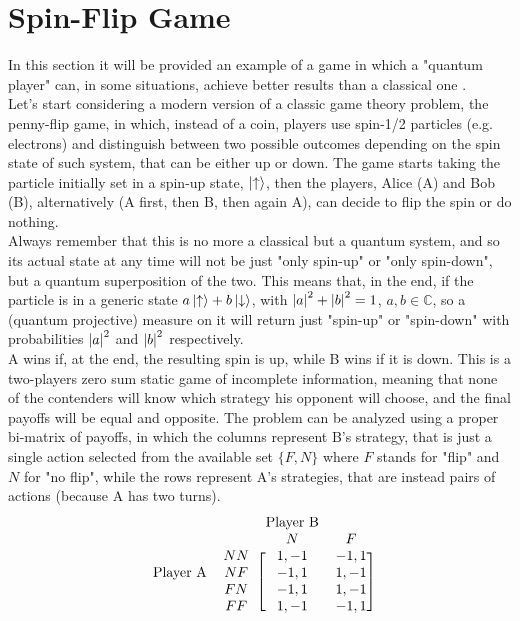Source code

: \hfill

\section{Spin-Flip Game}
In this section it will be provided an example of a game in which a "quantum player" can, in some situations, achieve better results than a classical one \cite{invitation}.\\
Let's start considering a modern version of a classic game theory problem, the penny-flip game, in which, instead of a coin, players use spin-1/2 particles (e.g. electrons) and distinguish between two possible outcomes depending on the spin state of such system, that can be either up or down. The game starts taking the particle initially set in a spin-up state, $\ket{\uparrow}$, then the players, Alice (A) and Bob (B), alternatively (A first, then B, then again A), can decide to flip the spin or do nothing.\\
Always remember that this is no more a classical but a quantum system, and so its actual state at any time will not be just "only spin-up" or "only spin-down", but a quantum superposition of the two. This means that, in the end, if the particle is in a generic state $a\ket{\uparrow}+b\ket{\downarrow}$, with $\abs{a}^2 + \abs{b}^2 = 1$, $a,b\in\mathds{C}$, so a (quantum projective) measure on it will return just "spin-up" or "spin-down" with probabilities $\abs{a}^2$ and $\abs{b}^2$ respectively.\\
A wins if, at the end, the resulting spin is up, while B wins if it is down. This is a two-players zero sum static game of incomplete information, meaning that none of the contenders will know which strategy his opponent will choose, and the final payoffs will be equal and opposite. The problem can be analyzed using a proper bi-matrix of payoffs, in which the columns represent B's strategy, that is just a single action selected from the available set $\{F,N\}$ where $F$ stands for "flip" and $N$ for "no flip", while the rows represent A's strategies, that are instead pairs of actions (because A has two turns). 
\[ \begin{blockarray}{cccc}
& & \text{Player B}&\\
& & N & F\\
\begin{block}{cc[cc]}
& NN &1,-1 &  -1,1 \\
\text{Player A} & NF & -1,1 & 1,-1 \\
& FN & -1,1 & 1,-1 \\
& FF & 1,-1 &  -1,1 \\
\end{block}
\end{blockarray} \]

» About this task: In the answer, the data should reappear exactly, with no pictures.

» Problem solution:
Source code

: \hfill

\section{Spin-Flip Game}
In this section it will be provided an example of a game in which a "quantum player" can, in some situations, achieve better results than a classical one \cite{invitation}.\\
Let's start considering a modern version of a classic game theory problem, the penny-flip game, in which, instead of a coin, players use spin-1/2 particles (e.g. electrons) and distinguish between two possible outcomes depending on the spin state of such system, that can be either up or down. The game starts taking the particle initially set in a spin-up state, $\ket{\uparrow}$, then the players, Alice (A) and Bob (B), alternatively (A first, then B, then again A), can decide to flip the spin or do nothing.\\
Always remember that this is no more a classical but a quantum system, and so its actual state at any time will not be just "only spin-up" or "only spin-down", but a quantum superposition of the two. This means that, in the end, if the particle is in a generic state $a\ket{\uparrow}+b\ket{\downarrow}$, with $\abs{a}^2 + \abs{b}^2 = 1$, $a,b\in\mathds{C}$, so a (quantum projective) measure on it will return just "spin-up" or "spin-down" with probabilities $\abs{a}^2$ and $\abs{b}^2$ respectively.\\
A wins if, at the end, the resulting spin is up, while B wins if it is down. This is a two-players zero sum static game of incomplete information, meaning that none of the contenders will know which strategy his opponent will choose, and the final payoffs will be equal and opposite. The problem can be analyzed using a proper bi-matrix of payoffs, in which the columns represent B's strategy, that is just a single action selected from the available set $\{F,N\}$ where $F$ stands for "flip" and $N$ for "no flip", while the rows represent A's strategies, that are instead pairs of actions (because A has two turns). 
\[ \begin{blockarray}{cccc}
& & \text{Player B}&\\
& & N & F\\
\begin{block}{cc[cc]}
& NN &1,-1 &  -1,1 \\
\text{Player A} & NF & -1,1 & 1,-1 \\
& FN & -1,1 & 1,-1 \\
& FF & 1,-1 &  -1,1 \\
\end{block}
\end{blockarray} \]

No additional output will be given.